Method

  1. Preheat oven to 160°C fan-forced (or 170°C conventional).
    Grease and line a 23cm round cake tin.
  2. Roughly chop the pistachios and dark chocolate in a food processor or by hand. Leave some rough texture rather than making it too fine.
  3. In a large mixing bowl, cream together the butter and caster sugar until pale and fluffy.
  4. Gradually add the eggs and vanilla, mixing well after each addition.
  5. Sift together the flour, baking powder and nutmeg. Fold into the butter mixture on low speed until just combined.
  6. Gently fold through the pears, pistachios and chocolate pieces.
  7. Spoon the mixture into the prepared tin and smooth the top.

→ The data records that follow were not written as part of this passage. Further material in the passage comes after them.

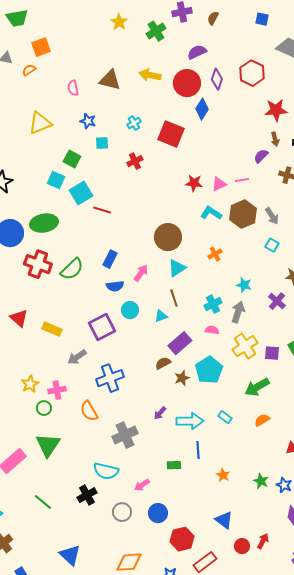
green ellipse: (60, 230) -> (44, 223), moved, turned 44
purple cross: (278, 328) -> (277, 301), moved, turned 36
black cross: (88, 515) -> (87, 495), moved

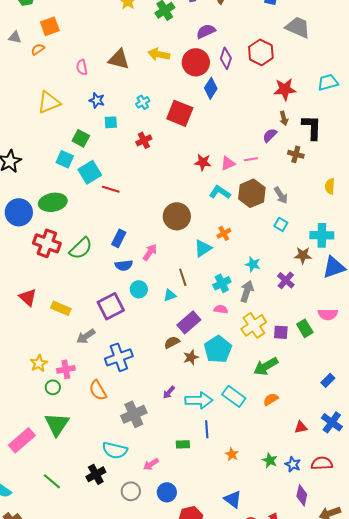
cyan triangle: (177, 268) -> (203, 248), moved
cyan rectangle: (225, 417) -> (234, 396), size x1.6

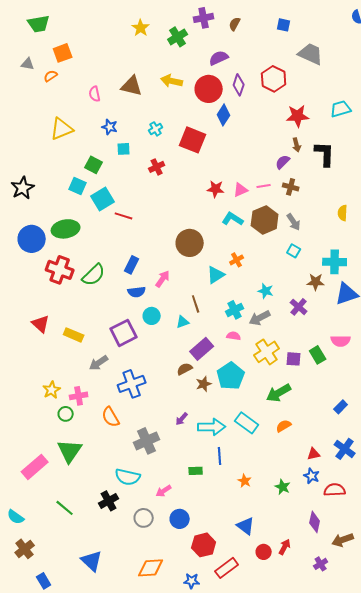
brown cross: (296, 154) -> (291, 187), moved
gray arrow: (247, 291) -> (260, 318), turned -135
blue star: (293, 464) -> (312, 476), moved

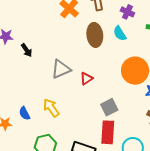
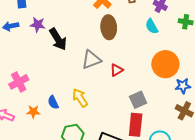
brown ellipse: (95, 35) -> (109, 27), moved
black arrow: (27, 50) -> (58, 39), size x1.6

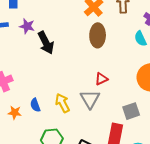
gray triangle: (91, 60) -> (90, 99), moved, turned -45
gray square: (138, 100) -> (131, 111), moved

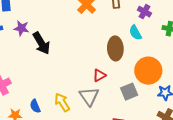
brown ellipse: (98, 35) -> (115, 48), moved
gray square: (131, 111) -> (129, 92), moved

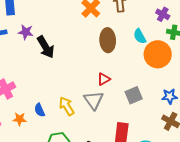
purple cross: (144, 12) -> (163, 14), moved
brown ellipse: (115, 48) -> (108, 40), moved
orange circle: (148, 71) -> (158, 54), moved

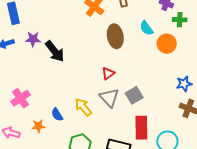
orange circle: (158, 54) -> (167, 44), size x0.7
red triangle: (104, 79) -> (108, 74), moved
gray square: (134, 95) -> (134, 95), moved

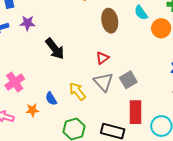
black arrow: (55, 51) -> (55, 49), moved

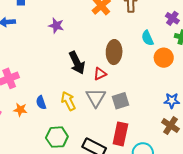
brown ellipse: (110, 21) -> (114, 52), moved
purple star: (27, 23) -> (56, 26), moved
black arrow: (55, 49) -> (77, 63), moved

  8. Bake for approximately 70 minutes, or until a skewer inserted into the centre comes out mostly clean with a few moist crumbs.

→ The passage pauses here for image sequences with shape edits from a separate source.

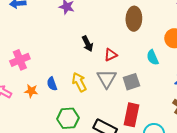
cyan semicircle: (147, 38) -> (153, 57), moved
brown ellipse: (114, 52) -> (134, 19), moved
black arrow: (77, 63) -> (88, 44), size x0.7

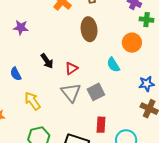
yellow arrow: (79, 82) -> (32, 101), moved
blue semicircle: (52, 84) -> (16, 74), moved
red rectangle: (132, 115) -> (101, 125), size x0.7

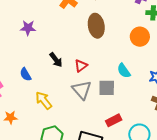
cyan semicircle: (113, 65) -> (124, 71), moved
gray square: (96, 92) -> (107, 88), turned 30
red rectangle: (101, 125) -> (114, 120), turned 63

  9. Allow the cake to cool completely before removing from the tin.
  10. For the ganache, heat the cream until just simmering. Pour over the chocolate and let sit for 2 minutes, then stir until smooth and glossy.
  11. Pour ganache over the cooled cake and top generously with chopped pistachios.

Best served at room temperature or slightly warmed. Serve with softly whipped cream. The cake is beautifully moist, rich with dark chocolate and balanced by the sweetness of pear and the nuttiness of pistachio.